The answer must be every line from the listing that holds the string "group".
──────
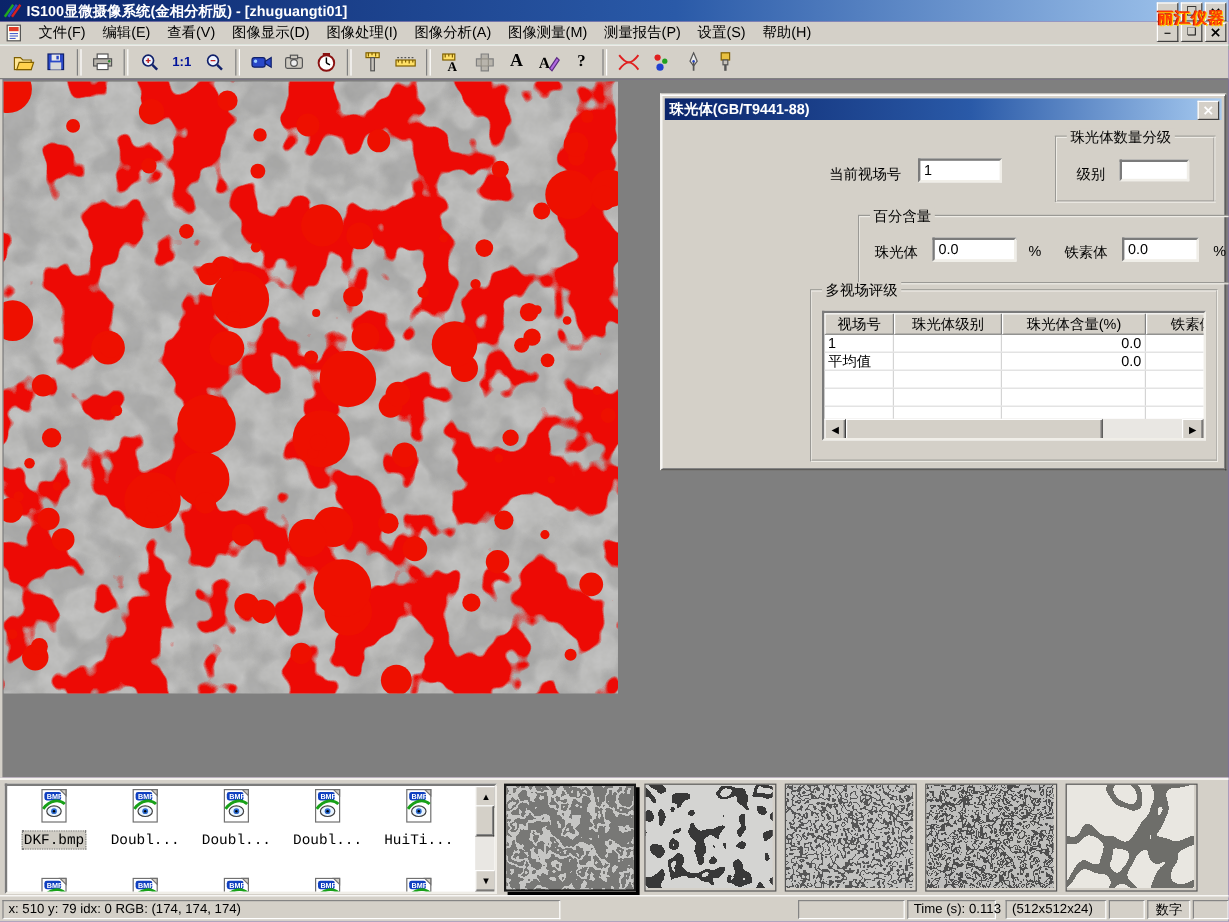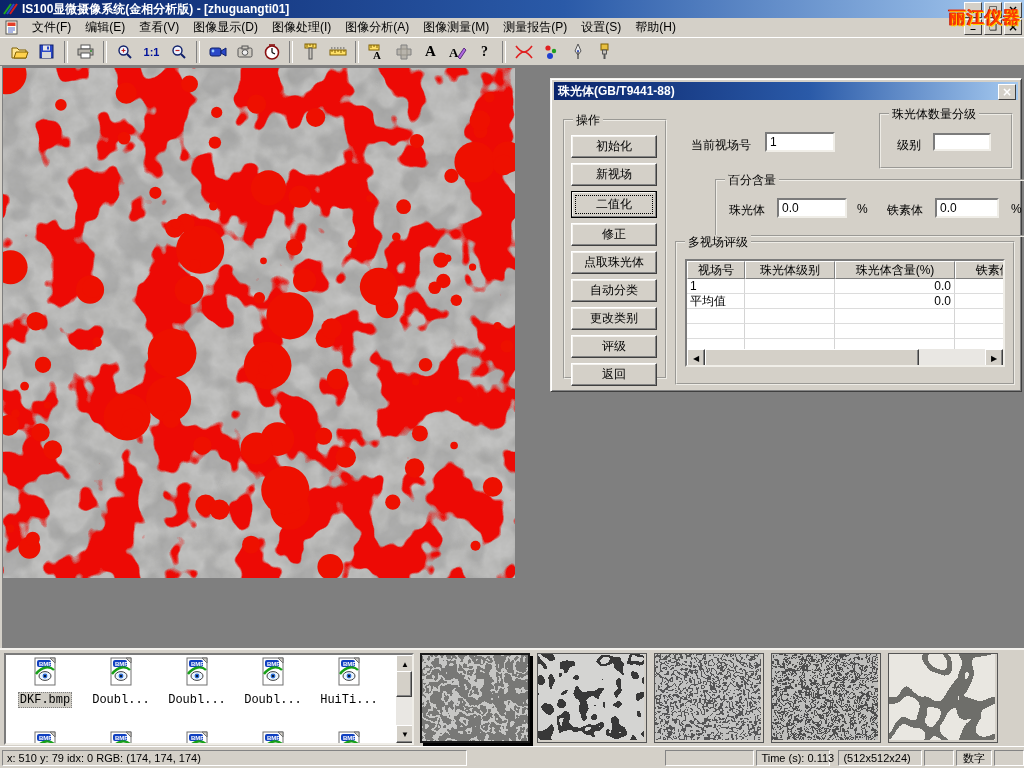--- a/index.html
+++ b/index.html
@@ -14,21 +14,21 @@
   .wbtn{width:16px;height:14px;background:#d4d0c8;border:1px solid;border-color:#fff #404040 #404040 #fff;
         display:flex;align-items:center;justify-content:center;font:bold 10px "DejaVu Sans",sans-serif;line-height:1;}
   .g-min::after{content:"_";position:relative;top:-3px;}
   .g-max::after{content:"□";}
   .g-res::after{content:"❏";font-size:9px;}
   .g-cls::after{content:"×";font-size:12px;}
   .menubar{position:absolute;left:0;top:18px;width:1024px;height:19px;background:#d4d0c8;
            display:flex;align-items:center;border-bottom:4px solid #15803d;}
   .menuitem{padding:2px 7px;white-space:nowrap;}
   .doc-icon{width:15px;height:15px;margin:0 6px 0 4px;}
-  .watermark{position:absolute;right:3px;top:6px;z-index:50;color:#ff3c00;font-weight:bold;font-size:17px;
+  .watermark{position:absolute;right:3px;top:6px;z-index:50;color:#ff3c00;font-weight:bold;font-size:13px;
              text-shadow:1px 1px 0 #ffd400, -1px 0 0 #c81800;letter-spacing:1px;white-space:nowrap;}
   
   .toolbar{position:absolute;left:0;top:37px;width:1024px;height:29px;background:#d4d0c8;
            border-top:1px solid #fff;border-bottom:1px solid #808080;display:flex;align-items:center;padding-left:6px;box-sizing:border-box;}
   .tbtn{width:27px;height:25px;display:flex;align-items:center;justify-content:center;}
   .tsep{width:2px;height:22px;margin:0 4px;border-left:1px solid #808080;border-right:1px solid #fff;}
   .tbtn svg{display:block;}
   .tlabel{font:bold 11px "Liberation Sans",sans-serif;color:#00129a;}
   .tA{font:bold 15px "Liberation Serif","DejaVu Serif",serif;}
   .tq{font:bold 14px "Liberation Serif",serif;color:#000;}
@@ -401,34 +401,20 @@
           <circle cx="286.9" cy="247.8" r="23.6"></circle>
         </g>
     </svg>
 
     <div class="dialog">
       <div class="dtitle">
         <span>珠光体(GB/T9441-88)</span>
         <span class="wbtn g-cls dclose"></span>
       </div>
 
-      <div class="group ops">
-        <span class="glabel">操作</span>
-        <div class="ops-buttons">
-          <div class="btn3d">初始化</div>
-          <div class="btn3d">新视场</div>
-          <div class="btn3d btn-default">二值化</div>
-          <div class="btn3d">修正</div>
-          <div class="btn3d">点取珠光体</div>
-          <div class="btn3d">自动分类</div>
-          <div class="btn3d">更改类别</div>
-          <div class="btn3d">评级</div>
-          <div class="btn3d">返回</div>
-        </div>
-      </div>
 
       <span class="lbl" style="left:140px;top:58px;">当前视场号</span>
       <input class="edit" style="position: absolute; left: 214px; top: 53px; width: 70px; height: 20px;" value="1">
 
       <div class="group grade">
         <span class="glabel">珠光体数量分级</span>
         <span class="lbl" style="left:16px;top:22px;">级别</span>
         <input class="edit" style="position: absolute; left: 52px; top: 18px; width: 58px; height: 18px;" value="">
       </div>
──────
__Output below__:
-      <div class="group ops">
       <div class="group grade">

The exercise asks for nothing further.